## Directions for this task:
Spot each line in the records below where the word "Adhesive" occurs, then copy it.

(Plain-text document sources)
▬▬▬

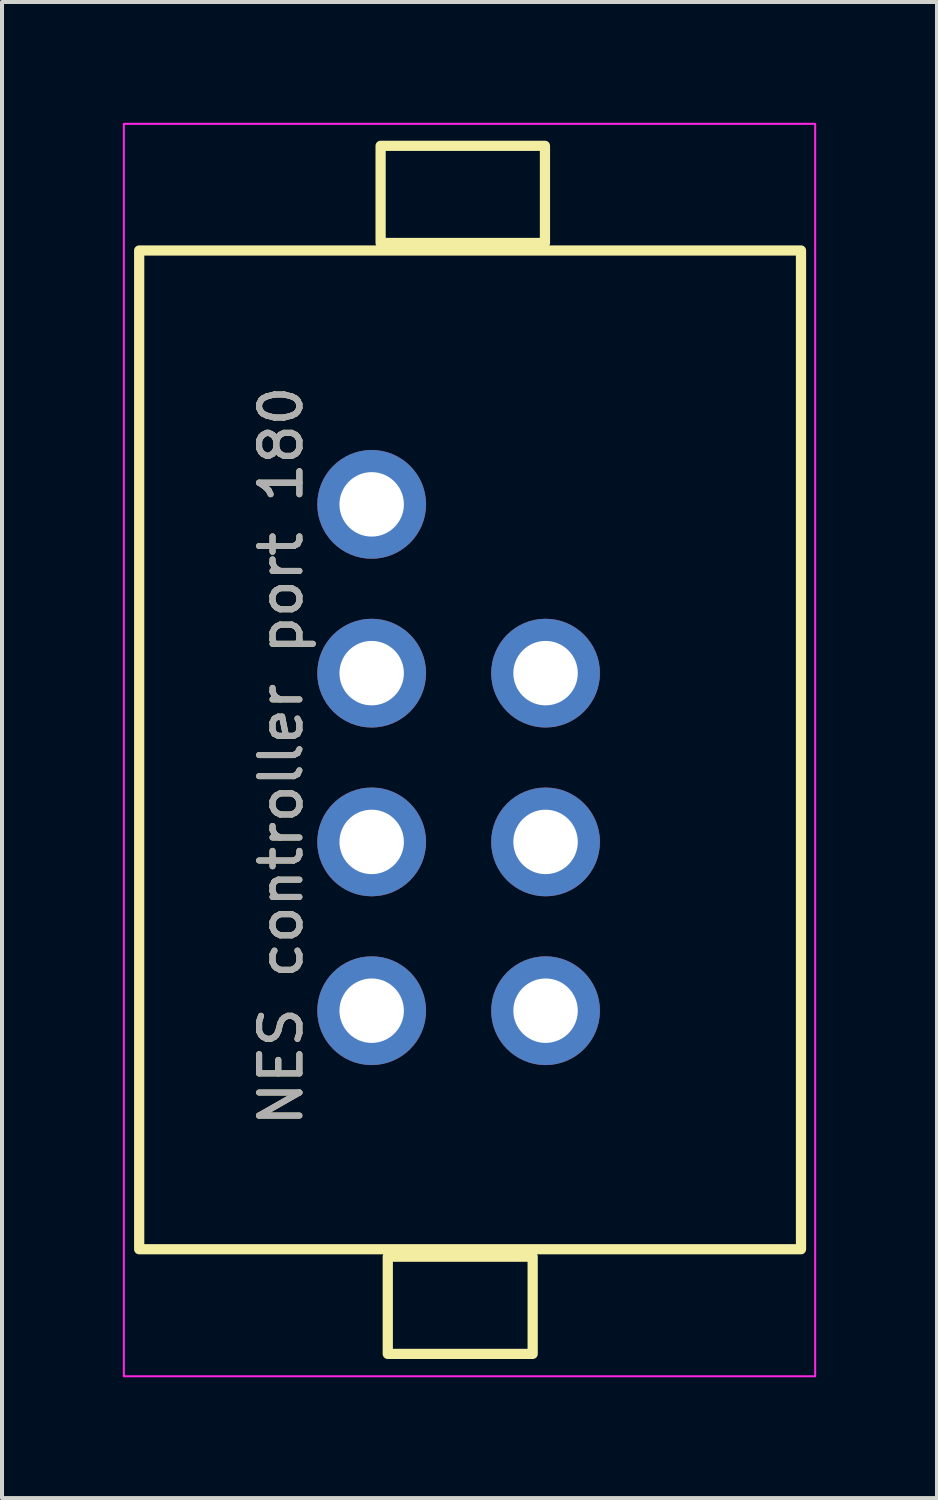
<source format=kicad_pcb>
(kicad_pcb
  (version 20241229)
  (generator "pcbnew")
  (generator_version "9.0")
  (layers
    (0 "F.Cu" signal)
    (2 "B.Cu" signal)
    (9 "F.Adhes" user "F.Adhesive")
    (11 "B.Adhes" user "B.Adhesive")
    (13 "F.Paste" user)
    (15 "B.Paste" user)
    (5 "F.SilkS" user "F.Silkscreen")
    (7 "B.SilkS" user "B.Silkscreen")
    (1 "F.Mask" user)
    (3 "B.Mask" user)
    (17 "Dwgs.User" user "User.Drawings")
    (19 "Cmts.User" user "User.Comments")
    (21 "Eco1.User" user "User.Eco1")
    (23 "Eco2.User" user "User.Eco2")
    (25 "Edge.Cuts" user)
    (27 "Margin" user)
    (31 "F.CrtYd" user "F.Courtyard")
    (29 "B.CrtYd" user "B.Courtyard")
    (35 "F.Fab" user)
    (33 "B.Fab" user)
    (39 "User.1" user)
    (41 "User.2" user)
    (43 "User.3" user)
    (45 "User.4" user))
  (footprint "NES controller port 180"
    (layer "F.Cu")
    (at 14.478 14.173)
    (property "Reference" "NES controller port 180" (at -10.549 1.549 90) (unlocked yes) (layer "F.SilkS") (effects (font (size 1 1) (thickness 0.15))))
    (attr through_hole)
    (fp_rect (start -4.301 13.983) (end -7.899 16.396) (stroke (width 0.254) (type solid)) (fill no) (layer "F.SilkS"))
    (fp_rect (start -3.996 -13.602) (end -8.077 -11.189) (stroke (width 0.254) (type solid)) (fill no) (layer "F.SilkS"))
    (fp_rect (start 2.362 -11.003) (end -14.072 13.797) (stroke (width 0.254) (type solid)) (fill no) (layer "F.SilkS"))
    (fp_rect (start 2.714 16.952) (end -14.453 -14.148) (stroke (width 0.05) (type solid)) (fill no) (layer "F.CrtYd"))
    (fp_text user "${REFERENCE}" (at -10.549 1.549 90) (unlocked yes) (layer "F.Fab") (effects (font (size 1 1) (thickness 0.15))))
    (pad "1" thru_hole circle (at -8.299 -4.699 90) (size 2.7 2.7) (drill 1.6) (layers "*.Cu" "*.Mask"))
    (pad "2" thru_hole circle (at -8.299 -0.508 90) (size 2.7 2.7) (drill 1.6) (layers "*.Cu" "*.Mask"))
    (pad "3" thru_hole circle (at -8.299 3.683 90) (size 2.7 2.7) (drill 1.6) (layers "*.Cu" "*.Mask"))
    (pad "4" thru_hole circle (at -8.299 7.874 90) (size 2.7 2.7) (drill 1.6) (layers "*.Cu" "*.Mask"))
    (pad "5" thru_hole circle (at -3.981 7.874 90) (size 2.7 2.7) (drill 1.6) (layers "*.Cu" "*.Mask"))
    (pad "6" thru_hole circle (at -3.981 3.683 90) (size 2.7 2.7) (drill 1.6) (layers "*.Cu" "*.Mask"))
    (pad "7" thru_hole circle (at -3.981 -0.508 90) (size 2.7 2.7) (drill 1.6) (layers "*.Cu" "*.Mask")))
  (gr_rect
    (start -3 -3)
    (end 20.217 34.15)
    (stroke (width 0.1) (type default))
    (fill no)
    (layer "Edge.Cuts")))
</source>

▬▬▬

## Exercise result:
    (9 "F.Adhes" user "F.Adhesive")
    (11 "B.Adhes" user "B.Adhesive")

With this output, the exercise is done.